= Set problem =
Can you reproduce the data beneath, keeping every line exact?

= Data for the task =
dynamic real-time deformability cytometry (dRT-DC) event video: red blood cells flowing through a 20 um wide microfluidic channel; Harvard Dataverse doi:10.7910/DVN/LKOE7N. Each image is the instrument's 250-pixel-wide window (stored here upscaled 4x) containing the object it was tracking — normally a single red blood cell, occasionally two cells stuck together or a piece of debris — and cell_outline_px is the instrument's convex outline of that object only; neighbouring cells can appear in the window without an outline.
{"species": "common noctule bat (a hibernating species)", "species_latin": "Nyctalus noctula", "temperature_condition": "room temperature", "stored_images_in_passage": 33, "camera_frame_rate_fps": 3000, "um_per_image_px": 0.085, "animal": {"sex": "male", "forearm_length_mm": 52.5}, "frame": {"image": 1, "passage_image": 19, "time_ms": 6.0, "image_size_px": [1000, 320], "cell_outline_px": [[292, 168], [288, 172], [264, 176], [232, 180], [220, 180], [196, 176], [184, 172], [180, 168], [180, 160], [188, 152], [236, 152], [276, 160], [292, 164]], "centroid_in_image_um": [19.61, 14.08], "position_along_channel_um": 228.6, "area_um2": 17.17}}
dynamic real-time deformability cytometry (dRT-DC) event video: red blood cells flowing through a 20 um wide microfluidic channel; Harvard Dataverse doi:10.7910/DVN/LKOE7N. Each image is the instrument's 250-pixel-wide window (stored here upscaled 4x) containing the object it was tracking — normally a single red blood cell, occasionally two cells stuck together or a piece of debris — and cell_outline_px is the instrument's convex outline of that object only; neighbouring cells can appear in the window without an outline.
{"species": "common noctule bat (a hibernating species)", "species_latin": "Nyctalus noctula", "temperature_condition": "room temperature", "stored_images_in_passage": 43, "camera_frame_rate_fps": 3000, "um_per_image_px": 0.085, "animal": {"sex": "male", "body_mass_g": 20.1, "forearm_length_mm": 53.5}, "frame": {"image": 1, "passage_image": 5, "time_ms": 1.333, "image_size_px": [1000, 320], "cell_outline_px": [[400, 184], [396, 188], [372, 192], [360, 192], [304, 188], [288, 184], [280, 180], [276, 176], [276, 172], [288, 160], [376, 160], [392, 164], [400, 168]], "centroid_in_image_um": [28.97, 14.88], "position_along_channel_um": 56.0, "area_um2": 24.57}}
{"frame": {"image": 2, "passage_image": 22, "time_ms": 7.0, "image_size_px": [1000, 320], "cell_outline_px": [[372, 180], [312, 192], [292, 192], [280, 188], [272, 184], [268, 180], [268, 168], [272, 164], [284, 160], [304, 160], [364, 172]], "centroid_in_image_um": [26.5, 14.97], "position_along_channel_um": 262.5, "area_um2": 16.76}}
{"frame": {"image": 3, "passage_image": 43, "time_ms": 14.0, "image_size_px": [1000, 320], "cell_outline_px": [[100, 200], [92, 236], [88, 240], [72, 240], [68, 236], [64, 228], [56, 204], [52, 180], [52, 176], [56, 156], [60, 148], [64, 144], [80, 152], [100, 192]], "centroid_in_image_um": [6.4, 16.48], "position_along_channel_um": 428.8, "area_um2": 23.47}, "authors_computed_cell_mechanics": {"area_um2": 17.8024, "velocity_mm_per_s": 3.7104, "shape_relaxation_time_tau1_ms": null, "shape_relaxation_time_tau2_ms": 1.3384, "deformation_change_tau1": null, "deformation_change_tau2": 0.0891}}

= Exercise output =
dynamic real-time deformability cytometry (dRT-DC) event video: red blood cells flowing through a 20 um wide microfluidic channel; Harvard Dataverse doi:10.7910/DVN/LKOE7N. Each image is the instrument's 250-pixel-wide window (stored here upscaled 4x) containing the object it was tracking — normally a single red blood cell, occasionally two cells stuck together or a piece of debris — and cell_outline_px is the instrument's convex outline of that object only; neighbouring cells can appear in the window without an outline.
{"species": "common noctule bat (a hibernating species)", "species_latin": "Nyctalus noctula", "temperature_condition": "room temperature", "stored_images_in_passage": 33, "camera_frame_rate_fps": 3000, "um_per_image_px": 0.085, "animal": {"sex": "male", "forearm_length_mm": 52.5}, "frame": {"image": 1, "passage_image": 19, "time_ms": 6.0, "image_size_px": [1000, 320], "cell_outline_px": [[292, 168], [288, 172], [264, 176], [232, 180], [220, 180], [196, 176], [184, 172], [180, 168], [180, 160], [188, 152], [236, 152], [276, 160], [292, 164]], "centroid_in_image_um": [19.61, 14.08], "position_along_channel_um": 228.6, "area_um2": 17.17}}
dynamic real-time deformability cytometry (dRT-DC) event video: red blood cells flowing through a 20 um wide microfluidic channel; Harvard Dataverse doi:10.7910/DVN/LKOE7N. Each image is the instrument's 250-pixel-wide window (stored here upscaled 4x) containing the object it was tracking — normally a single red blood cell, occasionally two cells stuck together or a piece of debris — and cell_outline_px is the instrument's convex outline of that object only; neighbouring cells can appear in the window without an outline.
{"species": "common noctule bat (a hibernating species)", "species_latin": "Nyctalus noctula", "temperature_condition": "room temperature", "stored_images_in_passage": 43, "camera_frame_rate_fps": 3000, "um_per_image_px": 0.085, "animal": {"sex": "male", "body_mass_g": 20.1, "forearm_length_mm": 53.5}, "frame": {"image": 1, "passage_image": 5, "time_ms": 1.333, "image_size_px": [1000, 320], "cell_outline_px": [[400, 184], [396, 188], [372, 192], [360, 192], [304, 188], [288, 184], [280, 180], [276, 176], [276, 172], [288, 160], [376, 160], [392, 164], [400, 168]], "centroid_in_image_um": [28.97, 14.88], "position_along_channel_um": 56.0, "area_um2": 24.57}}
{"frame": {"image": 2, "passage_image": 22, "time_ms": 7.0, "image_size_px": [1000, 320], "cell_outline_px": [[372, 180], [312, 192], [292, 192], [280, 188], [272, 184], [268, 180], [268, 168], [272, 164], [284, 160], [304, 160], [364, 172]], "centroid_in_image_um": [26.5, 14.97], "position_along_channel_um": 262.5, "area_um2": 16.76}}
{"frame": {"image": 3, "passage_image": 43, "time_ms": 14.0, "image_size_px": [1000, 320], "cell_outline_px": [[100, 200], [92, 236], [88, 240], [72, 240], [68, 236], [64, 228], [56, 204], [52, 180], [52, 176], [56, 156], [60, 148], [64, 144], [80, 152], [100, 192]], "centroid_in_image_um": [6.4, 16.48], "position_along_channel_um": 428.8, "area_um2": 23.47}, "authors_computed_cell_mechanics": {"area_um2": 17.8024, "velocity_mm_per_s": 3.7104, "shape_relaxation_time_tau1_ms": null, "shape_relaxation_time_tau2_ms": 1.3384, "deformation_change_tau1": null, "deformation_change_tau2": 0.0891}}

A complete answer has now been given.